Have you ever noticed that any job becomes tedious without a break? Whenever I’ve changed jobs, I felt that I have the opportunity for a fresh start with a new company. Deep down I know that I’m just trading one set of problems and similar headaches for another, but the sense that I’m seeing things through fresh eyes is a major advantage. In Zen Buddhism, this is considered using a “beginner’s mind.”
Vacation–if it’s long enough–can provide the same sense of renewal. It also brings focus and a clearer sense of priorities. With no interruptions or constant distractions, it’s amazing how your mind hones in on the really important issues. Often, what may have seemed critical inside the workspace suddenly reveals itself for what it is: minutiae.
A seminal study by Harvard a decade ago showed that executives who didn’t take regular vacations, died earlier than those who did. Another study that appeared in Bloomberg Businessweek a few years ago said that half of American workers didn’t take all their vacation. Yet the study also found that job performance increased by 82% post-vacation.

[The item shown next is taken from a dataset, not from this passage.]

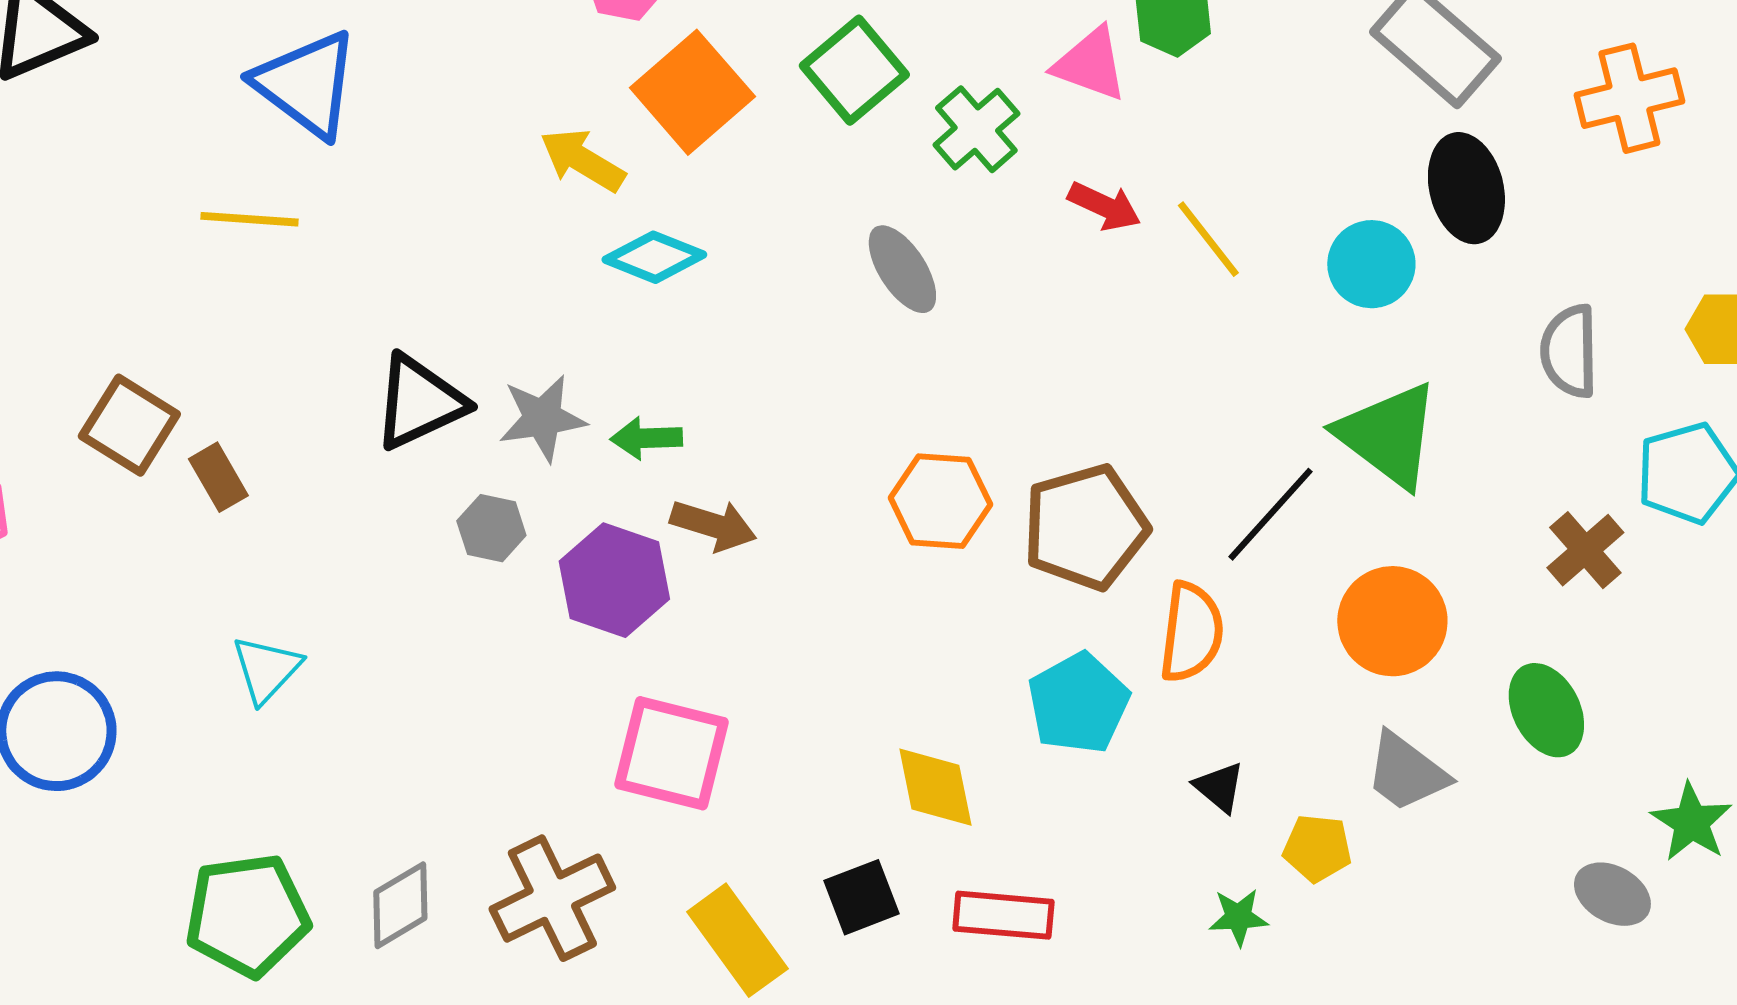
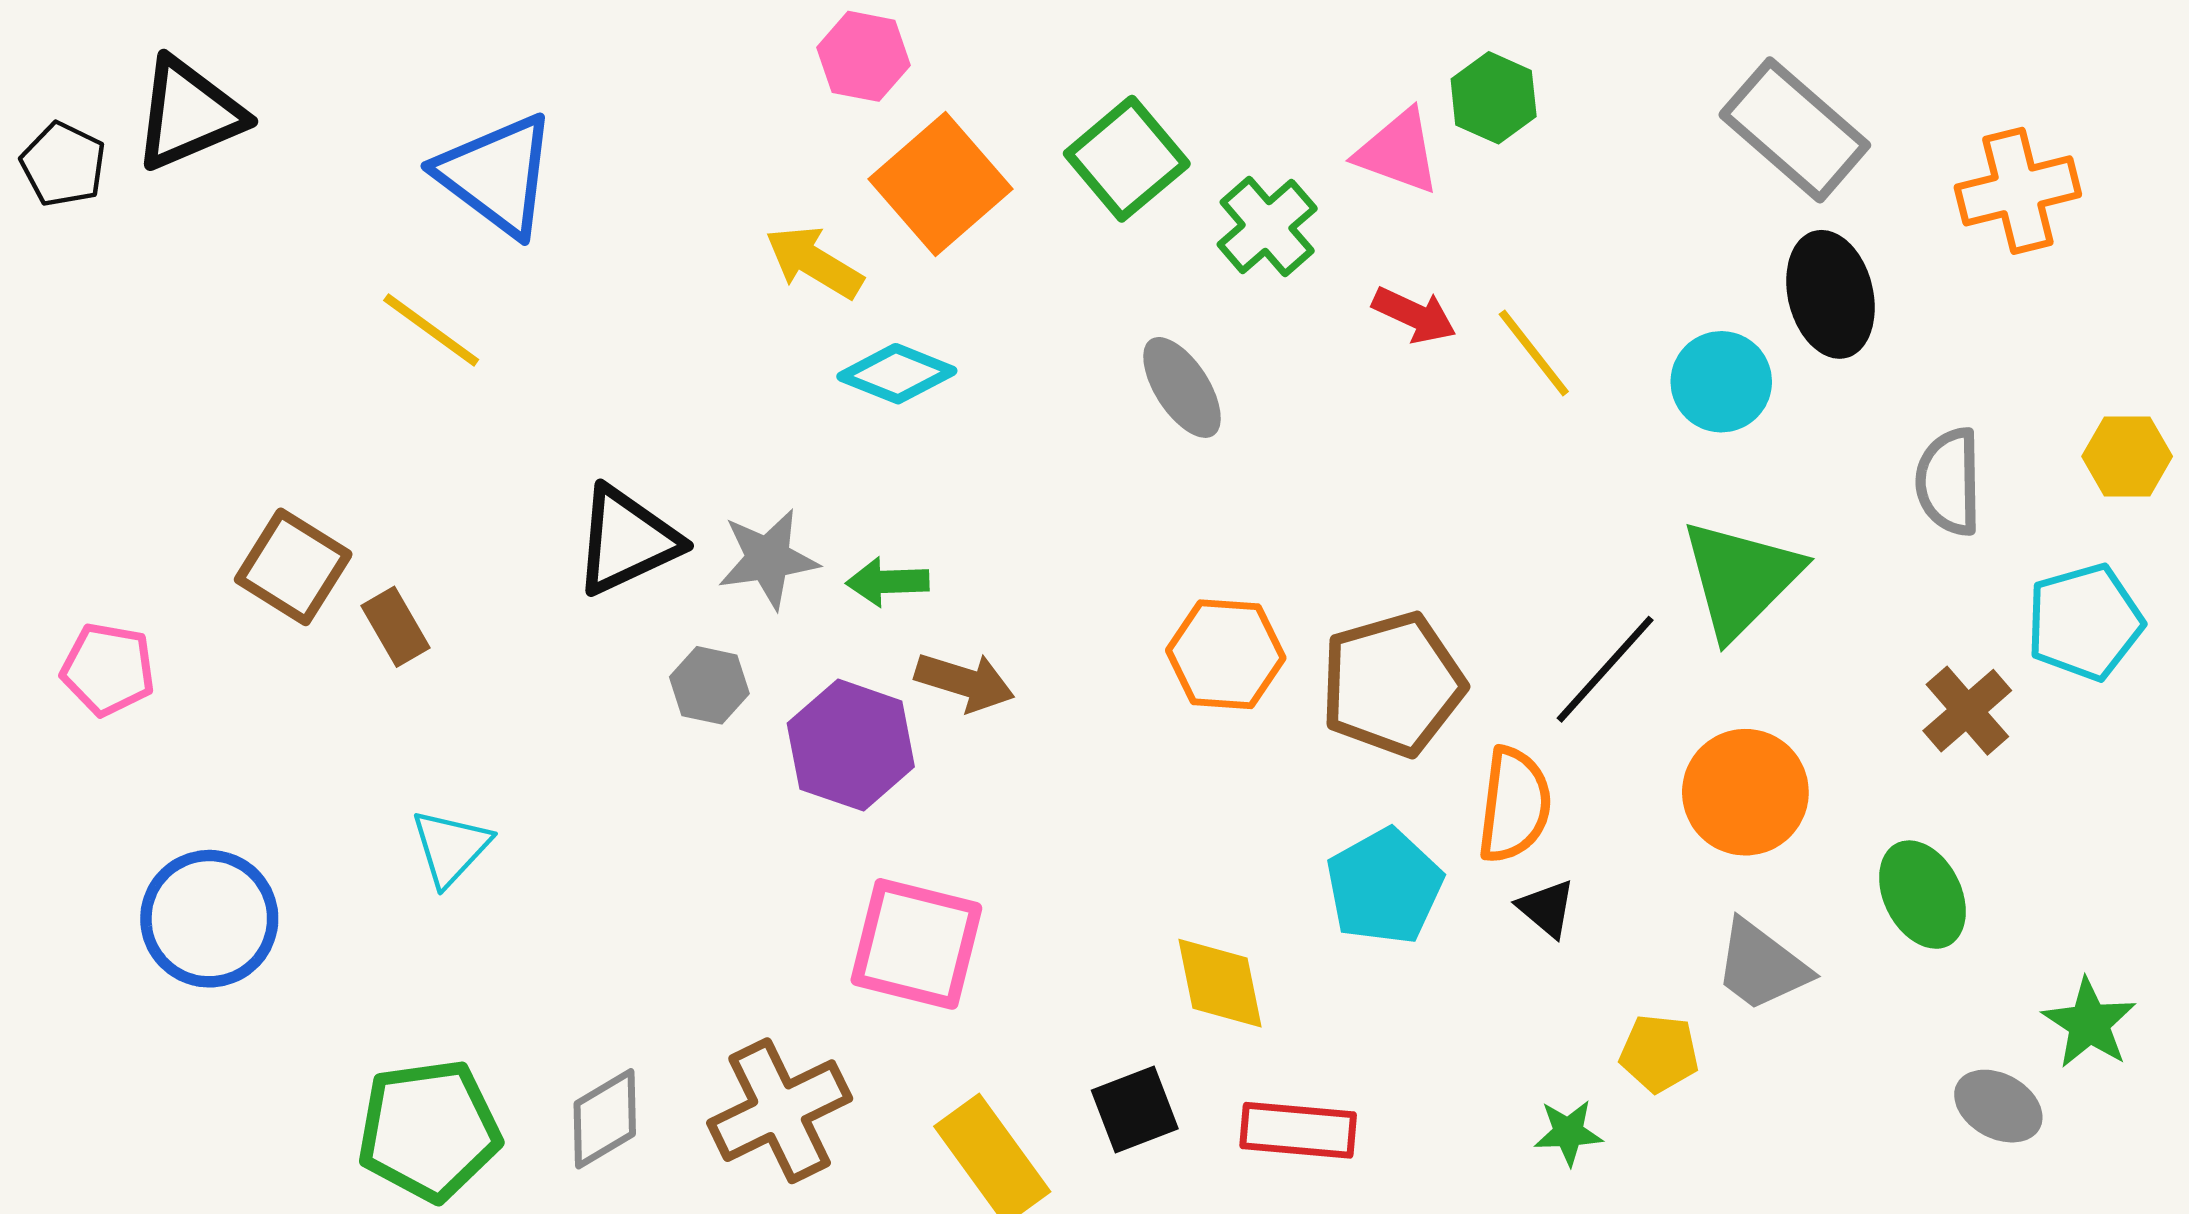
yellow line: (249, 219) -> (431, 330), turned 32
green triangle: (1388, 435) -> (1741, 578), turned 38
black triangle: (1219, 787) -> (1546, 908), moved

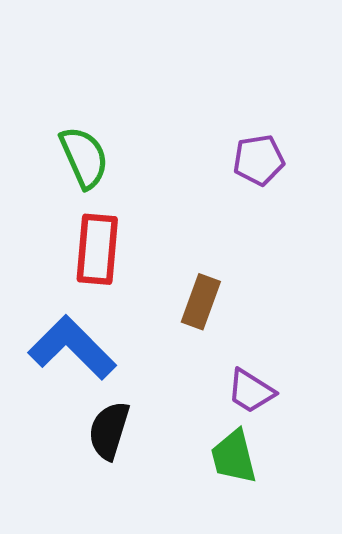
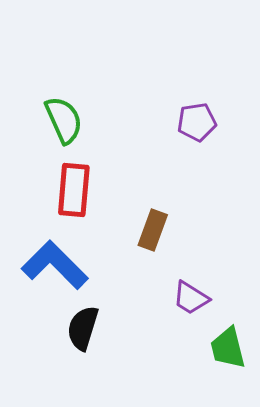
green trapezoid: (234, 457) -> (228, 348), moved

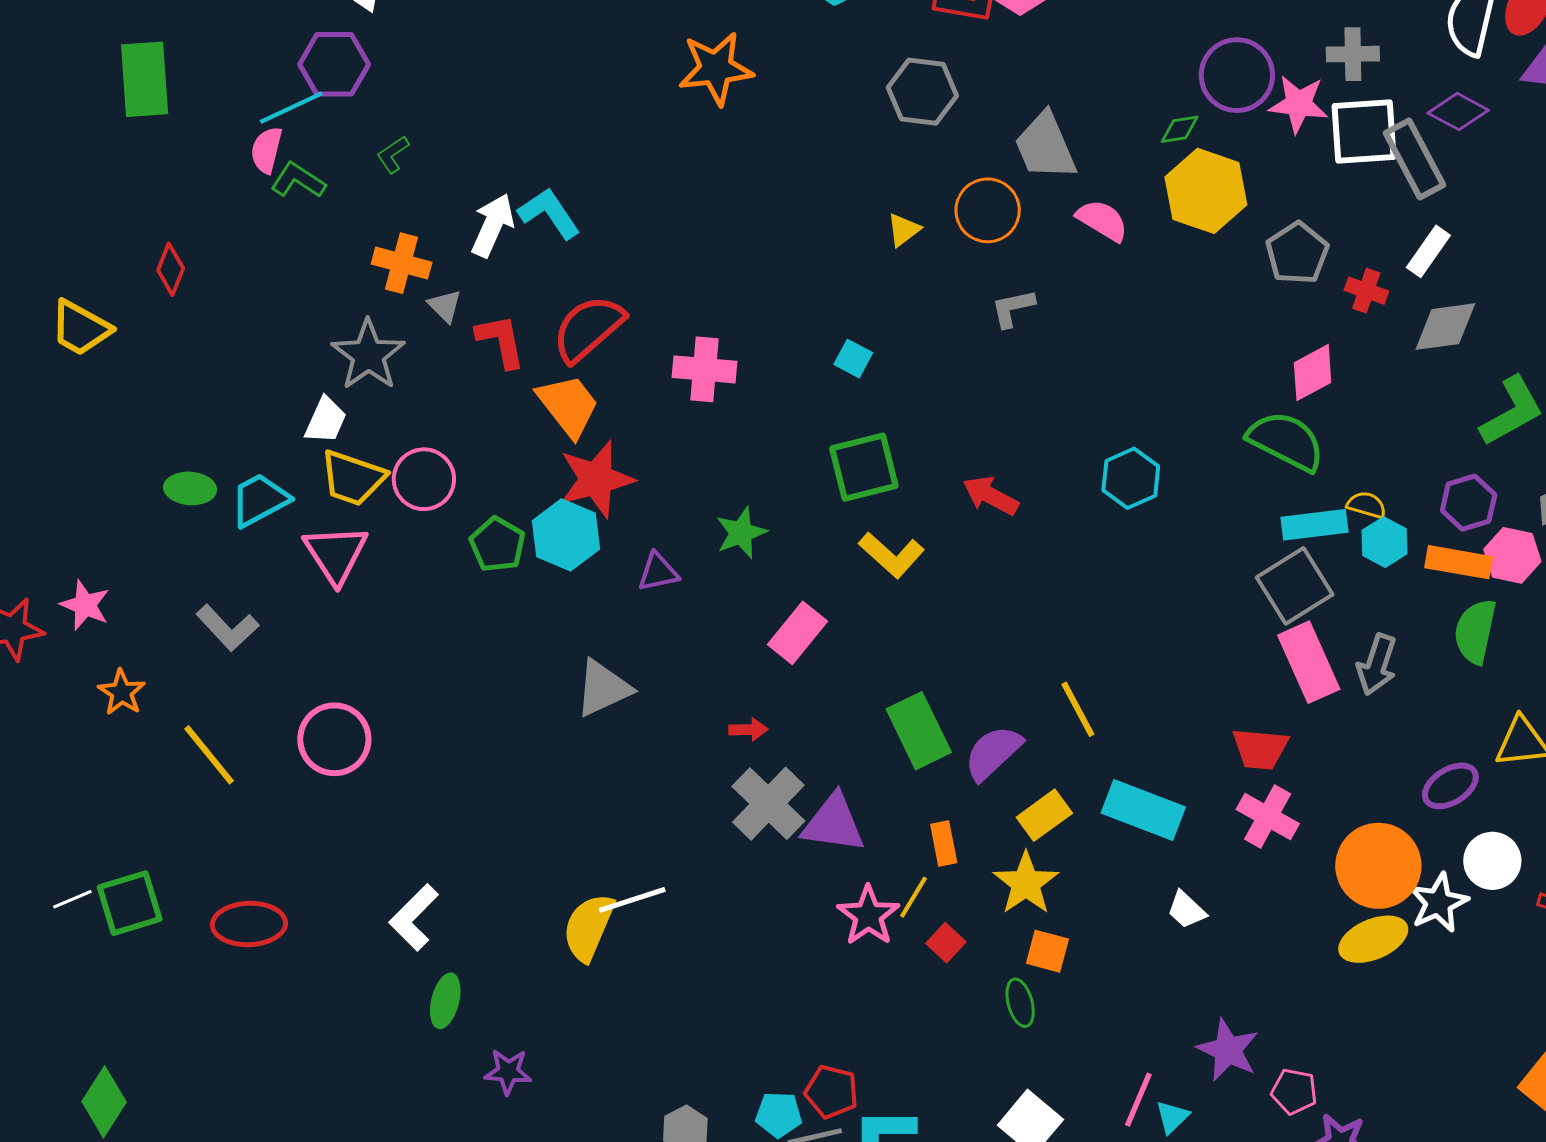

For those of you who are also self-employed, the stress and never-ending continuum of problems, fatigue and tedium can wear you down year after year, so it’s all the more important to find enough time to get away from it all. The increase in creativity alone is worth trying to defend yourself from clients’ pointed remarks about taking vacation while they’re busy at the office.
As I was being interviewed by security in Glasgow about what I had in my carry-on, the airline employee couldn’t believe that I didn’t carry a laptop, a cell phone or any other electronics to “stay in touch.” I told her that I was on vacation and to me that meant getting away from it all. She looked at me as if I were an anachronism from another place and time.
Yet, research supports those of us who take regular holidays. Patients at a rehab center in Lawrence, Kansas, for executives who have sexual harassment, substance abuse, and emotional issues in the workplace, all have one characteristic in common: “They never took vacation.”
What are your plans this year: work, work, work–or take time off, unplugged?